The men and women who aspire to be elementary, secondary and special education teachers graduated from the Accelerated Collaborative Teacher Program created by California State University at Northridge and the Los Angeles Unified School District.
The program is funded by a five-year grant that enables prospective teachers to receive the required accreditation faster. When finished with the course work, the graduates can write lesson plans and are informed about school district standards, said Phyllis Gudoski, the program's coordinator.
Many educators and state Sen. Richard Alarcon (D-Sylmar) praised the future teachers for the sacrifices they made.
"You chose at your own risk and cost to be a teacher," said Alarcon, who spoke at his alma mater, John H. Francis High School in Sun Valley, where the ceremony was held. "You are pushing ahead with your career. Each one of you holds our future in your hands."

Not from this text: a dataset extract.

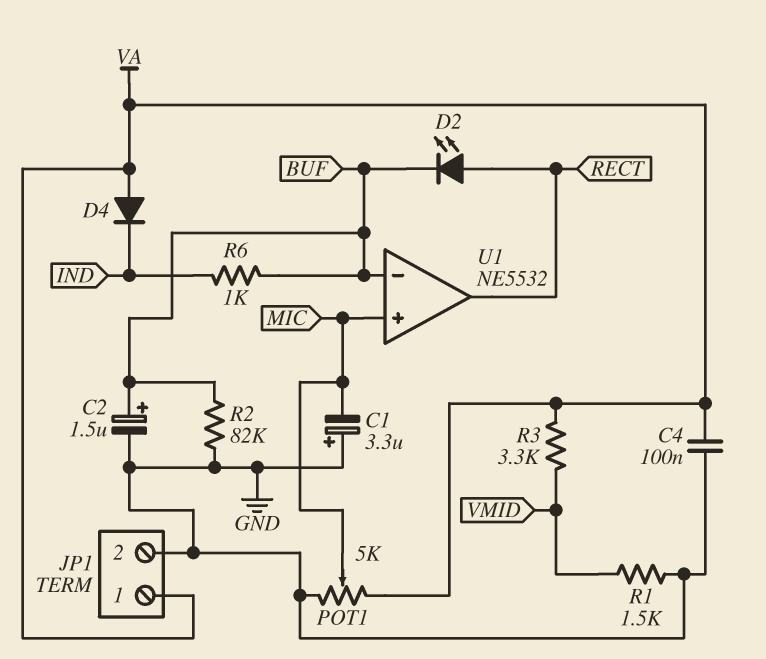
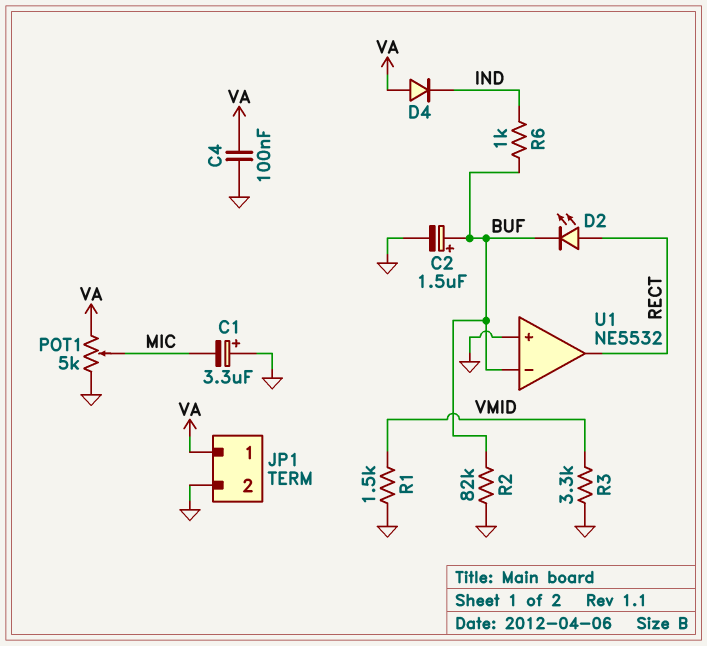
R3: 3.3k (VA, VMID) -> 3.3k (GND, VMID)
U1 pin in+: MIC -> GND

Last year, 60 people graduated from the program. Of those, 44 teachers were hired by the Los Angeles Unified School District, Gudoski said.
"We are honored that we are the next generation of teachers," said Perla Carbajal, who graduated from the program's elementary school division. "It's not surprising we wanted to enter a profession and emulate the way our teachers have inspired us."
Teaching has been a lifelong dream for many of the graduates. They credit the program and the people who support it as the reason they will be in the classroom come this fall.
"It's confirming a commitment that this is what I want to do," said Naomi Burton. "I'm going to spend my life learning how to teach children. We will change the future one kid at a time."